Data from a source
========================================================================

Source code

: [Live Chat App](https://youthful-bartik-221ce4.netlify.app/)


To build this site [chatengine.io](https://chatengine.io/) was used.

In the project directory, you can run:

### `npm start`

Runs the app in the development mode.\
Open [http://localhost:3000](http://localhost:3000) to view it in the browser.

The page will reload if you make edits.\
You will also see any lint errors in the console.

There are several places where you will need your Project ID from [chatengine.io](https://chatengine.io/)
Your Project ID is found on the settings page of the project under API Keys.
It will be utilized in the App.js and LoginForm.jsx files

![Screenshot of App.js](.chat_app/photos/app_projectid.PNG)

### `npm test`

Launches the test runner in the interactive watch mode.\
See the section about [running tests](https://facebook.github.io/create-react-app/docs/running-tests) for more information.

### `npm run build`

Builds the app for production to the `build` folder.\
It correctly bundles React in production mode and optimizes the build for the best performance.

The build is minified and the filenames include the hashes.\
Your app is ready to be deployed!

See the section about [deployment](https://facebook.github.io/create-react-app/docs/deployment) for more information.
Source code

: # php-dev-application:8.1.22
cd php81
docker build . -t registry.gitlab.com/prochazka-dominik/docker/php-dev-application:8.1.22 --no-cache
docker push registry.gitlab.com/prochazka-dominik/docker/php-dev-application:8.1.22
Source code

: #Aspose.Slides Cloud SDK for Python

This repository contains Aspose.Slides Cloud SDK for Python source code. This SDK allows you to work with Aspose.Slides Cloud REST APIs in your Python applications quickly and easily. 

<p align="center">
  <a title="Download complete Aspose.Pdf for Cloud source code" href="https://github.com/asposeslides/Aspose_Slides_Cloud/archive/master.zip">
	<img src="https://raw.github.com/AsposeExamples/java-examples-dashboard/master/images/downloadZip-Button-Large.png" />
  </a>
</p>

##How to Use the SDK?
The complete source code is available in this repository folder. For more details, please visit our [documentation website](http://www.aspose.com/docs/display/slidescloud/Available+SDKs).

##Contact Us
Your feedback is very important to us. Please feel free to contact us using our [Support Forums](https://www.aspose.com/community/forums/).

========================================================================

Assignment: Pull out each line of the data above that contains the string "mode".

Result of the exercise:
Runs the app in the development mode.\
Launches the test runner in the interactive watch mode.\
It correctly bundles React in production mode and optimizes the build for the best performance.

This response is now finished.